The rough cut screening of my film went better than I had anticipated. The general consesus was that the motif of the flower was very prevalent and clear in my film compared to the other two Lamentation projects. People also praised the performance of my lead actor which I couldn’t be more happy with as the audition process behind finding actors was a long and gruelling one.
The thing that people pointed out or had a problem with was how quick the drama gets resolved, saying that it plateaus to quickly. As I mentioned in my earlier post about how the objective eye of the director can get clouded if the director themselves are also the editor, this was something that I did notice. However I soon realised it wasn’t a problem in the edit itself, but more in the script as the way the film is edited is quite frankly, strictly to the script in that how every scene transitions into the next is scripted and purposely constructed. This left me little breathing room to play around with the structure of the edit.

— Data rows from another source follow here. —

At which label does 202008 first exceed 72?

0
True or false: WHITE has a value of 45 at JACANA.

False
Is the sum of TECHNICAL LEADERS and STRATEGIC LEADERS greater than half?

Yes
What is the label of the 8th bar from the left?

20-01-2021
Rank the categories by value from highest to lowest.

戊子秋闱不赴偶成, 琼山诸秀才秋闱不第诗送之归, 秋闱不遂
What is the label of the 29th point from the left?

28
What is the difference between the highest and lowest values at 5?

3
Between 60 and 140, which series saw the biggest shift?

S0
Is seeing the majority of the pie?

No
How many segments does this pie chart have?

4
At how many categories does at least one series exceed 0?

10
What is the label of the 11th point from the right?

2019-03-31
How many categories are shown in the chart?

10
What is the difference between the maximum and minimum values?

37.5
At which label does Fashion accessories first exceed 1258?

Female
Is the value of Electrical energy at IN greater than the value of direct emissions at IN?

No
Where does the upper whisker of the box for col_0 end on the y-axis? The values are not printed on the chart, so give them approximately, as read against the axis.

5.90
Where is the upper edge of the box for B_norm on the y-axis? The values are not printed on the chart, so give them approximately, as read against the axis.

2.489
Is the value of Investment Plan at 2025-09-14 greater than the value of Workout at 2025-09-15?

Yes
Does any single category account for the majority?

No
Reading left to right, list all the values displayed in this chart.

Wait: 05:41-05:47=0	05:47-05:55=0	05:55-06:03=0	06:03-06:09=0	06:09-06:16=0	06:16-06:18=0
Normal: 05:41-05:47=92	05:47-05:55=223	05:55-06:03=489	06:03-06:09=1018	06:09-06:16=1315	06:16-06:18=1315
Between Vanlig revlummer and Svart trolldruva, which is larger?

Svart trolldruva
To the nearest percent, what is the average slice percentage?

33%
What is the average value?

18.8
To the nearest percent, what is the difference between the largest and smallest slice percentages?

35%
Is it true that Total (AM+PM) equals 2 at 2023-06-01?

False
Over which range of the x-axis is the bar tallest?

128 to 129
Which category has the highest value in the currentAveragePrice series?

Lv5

People made suggestions in to how I can counter this offering different alternative ways I can cut the scene. I ended up not going through with many of their suggestions as I felt that if I listened to them and changed my film accordingly, then it would not end up being my vision. If my film is going to fail or be successful, then I as a director want it to be on my own terms in accordance with my directorial vision. I do understand that in the real world that test screenings for films encourage filmmakers to change their edit of the film, but I think there is a fine line to making adjustments to your film and completely altering your film.